Recalled one student, “I remember, my first day of pathology lab, being kind of apprehensive about what was to come. There were several of us standing around a cow hoof wondering, what the heck was going on and how do we write a morphologic diagnosis? Then Dr. Gillette appeared and started calling us all ‘doctor’ and engaged us with the specimen to create a diagnosis. Over my time in that class, she was always there and always so willing to not just help but get us to think and use what we’ve learned to put all the pieces of the pathology puzzle together. Her commitment to our learning is so apparent.”
Class of 2026 Lecture Teaching Award
The winner of this award is Rose Nolen-Walston, who was a professional dressage rider and riding teacher before she earned her DVM from the University of Georgia in 2001. She completed an internship and residency in large animal internal medicine at Tufts University. Dr. Nolen-Walston spent a year there researching adult stem cell biology in mice, then joined the faculty at Penn Vet, where she has since taught and practiced internal medicine at New Bolton Center. She is currently an associate professor of large animal internal medicine. Dr. Nolen-Walston received the Zoetis Distinguished Teacher Award in 2017 (Almanac May 23, 2017) and the Christian R. and Mary F. Lindback Award in 2014 (Almanac April 15, 2014).
One student remarked, “Dr. Nolen-Walston is literally a saving grace. She always comes in when I’m struggling most with material and not only makes it make sense but also re-engages me in the topics. She makes me excited about learning and feel like an actual doctor.”

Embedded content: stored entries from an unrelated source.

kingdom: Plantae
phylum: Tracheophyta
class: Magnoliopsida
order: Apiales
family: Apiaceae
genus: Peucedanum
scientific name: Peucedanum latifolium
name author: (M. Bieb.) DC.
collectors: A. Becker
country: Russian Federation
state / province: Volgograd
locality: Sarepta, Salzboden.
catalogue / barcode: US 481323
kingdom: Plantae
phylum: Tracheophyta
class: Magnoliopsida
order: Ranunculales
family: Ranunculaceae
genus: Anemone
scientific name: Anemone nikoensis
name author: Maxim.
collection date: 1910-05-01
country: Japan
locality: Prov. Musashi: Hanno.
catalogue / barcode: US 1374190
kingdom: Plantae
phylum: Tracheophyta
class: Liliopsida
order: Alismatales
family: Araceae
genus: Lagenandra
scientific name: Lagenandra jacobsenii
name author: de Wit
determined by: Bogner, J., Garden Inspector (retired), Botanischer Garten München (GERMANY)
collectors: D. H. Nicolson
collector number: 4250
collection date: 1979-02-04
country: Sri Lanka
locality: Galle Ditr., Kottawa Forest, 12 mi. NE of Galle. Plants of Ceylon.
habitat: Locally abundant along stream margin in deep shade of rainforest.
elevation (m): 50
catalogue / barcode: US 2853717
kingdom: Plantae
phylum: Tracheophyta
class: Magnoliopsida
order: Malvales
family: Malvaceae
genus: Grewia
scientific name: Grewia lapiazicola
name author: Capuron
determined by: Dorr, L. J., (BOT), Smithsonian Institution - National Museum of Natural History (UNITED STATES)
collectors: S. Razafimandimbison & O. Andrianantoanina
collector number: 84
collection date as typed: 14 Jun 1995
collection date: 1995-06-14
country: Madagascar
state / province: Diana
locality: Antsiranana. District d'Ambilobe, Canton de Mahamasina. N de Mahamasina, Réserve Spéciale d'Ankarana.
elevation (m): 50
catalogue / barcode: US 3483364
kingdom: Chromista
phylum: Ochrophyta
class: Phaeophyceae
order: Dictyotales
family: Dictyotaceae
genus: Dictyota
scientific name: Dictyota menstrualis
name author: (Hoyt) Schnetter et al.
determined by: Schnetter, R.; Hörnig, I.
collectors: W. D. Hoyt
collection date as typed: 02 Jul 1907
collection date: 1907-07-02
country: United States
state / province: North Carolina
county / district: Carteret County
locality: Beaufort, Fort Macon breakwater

Another student said that Dr. Nolen Watson is “the professor who changed my entire outlook on learning. Dr. Nolen-Walston turned some of the most difficult concepts into the most fun, comprehensible, and applicable ones, all while being our cheerleader the whole time. “
Class of 2026 Laboratory Teaching Award
The winner of this award is Paul Orsini, who has served as director or co-director of the course Veterinary Gross Anatomy at Penn Vet since 1995 and has taught the course since 1987. He received his veterinary degree from Cornell University College of Veterinary Medicine and completed specialty training programs in veterinary surgery and dentistry at Penn Vet, obtaining diplomate status in both disciplines. His passion for veterinary anatomy started as a first-year student in Cornell’s department of anatomy. Dr. Orsini has authored scientific articles, abstracts, and book chapters in the fields of veterinary surgery, dentistry, and anatomy, and books in both equine and ruminant anatomy. He continues to teach anatomy and perform veterinary dentistry and oral surgery.
One student remarked, “Dr. Orsini’s enthusiasm is contagious, and his love of teaching is palpable. When asked a question, he goes above and beyond to make sure that not only that information is understood, but also supplies more information to tie it back in to lectures.”